Trastuzumab-resistant HER2-driven breast cancer cells are sensitive to epigallocatechin-3 gallate

• Published in: Cancer research (Chicago, Ill.) Vol. 67; no. 19; pp. 9018 - 9023
• Main Authors: EDDY, Sean F, KANE, Susan E, SONENSHEIN, Gail E
• Format: Journal Article
• Language: English
• Published: Philadelphia, PA American Association for Cancer Research 01.10.2007
• Subjects: Antibodies, Monoclonal - pharmacology; Antibodies, Monoclonal, Humanized; Antineoplastic agents; Antineoplastic Agents - pharmacology; Apoptosis - drug effects; Biological and medical sciences; Breast Neoplasms - drug therapy; Breast Neoplasms - enzymology; Breast Neoplasms - metabolism; Breast Neoplasms - pathology; Catechin - analogs & derivatives; Catechin - pharmacology; Cell Growth Processes - drug effects; Cell Line, Tumor; Cyclin-Dependent Kinase Inhibitor p27; Dose-Response Relationship, Drug; Drug Resistance, Neoplasm; Forkhead Box Protein O3; Forkhead Transcription Factors - biosynthesis; Gynecology. Andrology. Obstetrics; Humans; Intracellular Signaling Peptides and Proteins - metabolism; Mammary gland diseases; Medical sciences; Pharmacology. Drug treatments; Proto-Oncogene Proteins c-akt - antagonists & inhibitors; Proto-Oncogene Proteins c-akt - metabolism; Receptor, ErbB-2 - metabolism; Signal Transduction - drug effects; Trastuzumab; Tumors; Antineoplastic agent; erbB2 Gene; Breast cancer; Monoclonal antibody; Malignant tumor; Human Epidermal growth factor Receptor 2; Resistance; Mammary gland diseases; Epigallocatechin gallate; C-Onc gene; Anticytokine; Tumor cell; Protooncogene; Trastuzumab
• ISSN: 0008-5472; 1538-7445
• DOI: 10.1158/0008-5472.CAN-07-1691

Overexpression of the epidermal growth factor receptor family member HER2 is found in approximately 30% of breast cancers and is a target for immunotherapy. Trastuzumab, a humanized monoclonal antibody against HER2, is cytostatic when added alone and highly successful in clinical settings when used in combination with other chemotherapeutic agents. Unfortunately, HER2 tumors in patients develop resistance to trastuzumab or metastasize to the brain, which is inaccessible to antibody therapy.
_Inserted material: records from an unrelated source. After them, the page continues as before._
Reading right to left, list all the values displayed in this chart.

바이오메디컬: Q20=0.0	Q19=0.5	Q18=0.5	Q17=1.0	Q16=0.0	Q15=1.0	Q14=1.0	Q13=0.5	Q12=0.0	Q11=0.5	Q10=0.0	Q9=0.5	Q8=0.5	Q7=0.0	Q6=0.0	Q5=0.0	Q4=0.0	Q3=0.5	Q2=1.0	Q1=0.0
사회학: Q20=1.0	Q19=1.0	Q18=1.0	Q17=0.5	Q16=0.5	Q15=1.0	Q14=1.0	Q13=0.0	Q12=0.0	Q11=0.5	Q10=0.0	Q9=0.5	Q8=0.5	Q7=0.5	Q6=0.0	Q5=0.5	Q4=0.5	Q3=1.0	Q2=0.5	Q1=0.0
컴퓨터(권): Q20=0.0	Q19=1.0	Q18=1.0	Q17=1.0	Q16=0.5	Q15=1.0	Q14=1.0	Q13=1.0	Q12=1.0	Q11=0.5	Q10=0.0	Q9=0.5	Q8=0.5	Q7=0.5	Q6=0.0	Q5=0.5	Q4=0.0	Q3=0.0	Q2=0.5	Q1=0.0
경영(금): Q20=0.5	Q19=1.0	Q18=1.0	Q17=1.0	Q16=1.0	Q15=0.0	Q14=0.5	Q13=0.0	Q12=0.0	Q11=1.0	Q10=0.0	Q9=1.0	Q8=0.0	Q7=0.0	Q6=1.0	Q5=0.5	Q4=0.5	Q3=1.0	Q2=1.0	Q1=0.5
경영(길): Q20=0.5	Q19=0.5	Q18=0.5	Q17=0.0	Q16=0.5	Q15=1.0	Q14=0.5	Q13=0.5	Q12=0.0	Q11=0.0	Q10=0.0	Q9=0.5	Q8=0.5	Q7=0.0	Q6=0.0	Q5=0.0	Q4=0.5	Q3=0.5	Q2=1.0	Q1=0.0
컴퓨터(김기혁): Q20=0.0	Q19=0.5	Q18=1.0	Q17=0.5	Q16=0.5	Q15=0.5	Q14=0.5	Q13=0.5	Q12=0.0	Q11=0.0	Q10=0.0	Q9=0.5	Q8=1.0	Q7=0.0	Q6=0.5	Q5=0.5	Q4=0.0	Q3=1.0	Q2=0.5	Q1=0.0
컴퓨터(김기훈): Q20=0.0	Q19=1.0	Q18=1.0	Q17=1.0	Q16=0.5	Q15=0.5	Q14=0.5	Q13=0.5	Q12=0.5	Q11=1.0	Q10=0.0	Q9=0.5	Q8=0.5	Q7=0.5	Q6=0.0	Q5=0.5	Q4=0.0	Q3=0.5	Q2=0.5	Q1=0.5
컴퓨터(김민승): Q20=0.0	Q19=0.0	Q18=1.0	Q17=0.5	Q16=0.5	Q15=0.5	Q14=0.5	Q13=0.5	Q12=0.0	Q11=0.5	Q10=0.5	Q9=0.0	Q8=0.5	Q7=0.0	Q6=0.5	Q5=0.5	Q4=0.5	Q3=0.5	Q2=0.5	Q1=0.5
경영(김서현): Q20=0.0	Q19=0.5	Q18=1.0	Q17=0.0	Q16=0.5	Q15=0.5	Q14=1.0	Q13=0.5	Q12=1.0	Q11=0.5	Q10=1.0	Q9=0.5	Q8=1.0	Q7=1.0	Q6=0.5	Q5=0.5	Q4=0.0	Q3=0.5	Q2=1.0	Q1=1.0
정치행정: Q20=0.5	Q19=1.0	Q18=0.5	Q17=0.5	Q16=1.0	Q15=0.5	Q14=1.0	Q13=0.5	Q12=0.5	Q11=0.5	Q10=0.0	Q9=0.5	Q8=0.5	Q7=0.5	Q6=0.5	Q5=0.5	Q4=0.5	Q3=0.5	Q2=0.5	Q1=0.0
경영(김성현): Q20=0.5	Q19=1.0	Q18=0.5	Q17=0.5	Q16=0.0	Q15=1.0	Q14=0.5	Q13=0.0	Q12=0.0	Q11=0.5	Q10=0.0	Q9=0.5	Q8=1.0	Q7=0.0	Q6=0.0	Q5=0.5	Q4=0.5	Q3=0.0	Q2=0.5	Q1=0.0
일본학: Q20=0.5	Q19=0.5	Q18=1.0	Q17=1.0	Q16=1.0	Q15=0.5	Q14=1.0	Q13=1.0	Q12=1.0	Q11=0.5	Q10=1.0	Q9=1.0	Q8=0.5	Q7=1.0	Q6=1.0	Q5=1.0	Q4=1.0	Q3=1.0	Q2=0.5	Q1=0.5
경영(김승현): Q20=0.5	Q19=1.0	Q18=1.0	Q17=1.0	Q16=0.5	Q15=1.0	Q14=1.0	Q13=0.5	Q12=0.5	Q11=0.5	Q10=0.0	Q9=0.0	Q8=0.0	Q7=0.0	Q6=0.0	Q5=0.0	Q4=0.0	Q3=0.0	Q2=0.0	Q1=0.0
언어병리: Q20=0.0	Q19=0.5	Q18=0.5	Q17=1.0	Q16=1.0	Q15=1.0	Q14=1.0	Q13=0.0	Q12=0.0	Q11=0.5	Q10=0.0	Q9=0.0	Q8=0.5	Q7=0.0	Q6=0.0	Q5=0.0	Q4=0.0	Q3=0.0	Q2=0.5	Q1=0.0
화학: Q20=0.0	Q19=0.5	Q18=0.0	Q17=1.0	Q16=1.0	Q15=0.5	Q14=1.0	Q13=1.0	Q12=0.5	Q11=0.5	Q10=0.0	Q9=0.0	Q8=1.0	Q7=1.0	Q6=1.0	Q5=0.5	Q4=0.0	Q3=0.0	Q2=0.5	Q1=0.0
Previously, we showed that the green tea polyphenol epigallocatechin-3 gallate (EGCG) inhibits growth and transformed phenotype of Her-2/neu-driven mouse mammary tumor cells. The different modes of action of EGCG and trastuzumab led us to hypothesize that EGCG will inhibit HER2-driven breast cancer cells resistant to trastuzumab. We studied trastuzumab-resistant BT474 human breast cancer cells, isolated by chronic trastuzumab exposure, and JIMT-1 breast cancer cells, derived from a pleural effusion in a patient who displayed clinical resistance to trastuzumab therapy. EGCG treatment caused a dose-dependent decrease in growth and cellular ATP production, and apoptosis at high concentrations. Akt activity was suppressed by EGCG leading to the induction of FOXO3a and target cyclin-dependent kinase inhibitor p27Kip1 levels. Thus, EGCG in combination with trastuzumab may provide a novel strategy for treatment of HER2-overexpressing breast cancers, given that EGCG can cross the blood-brain barrier.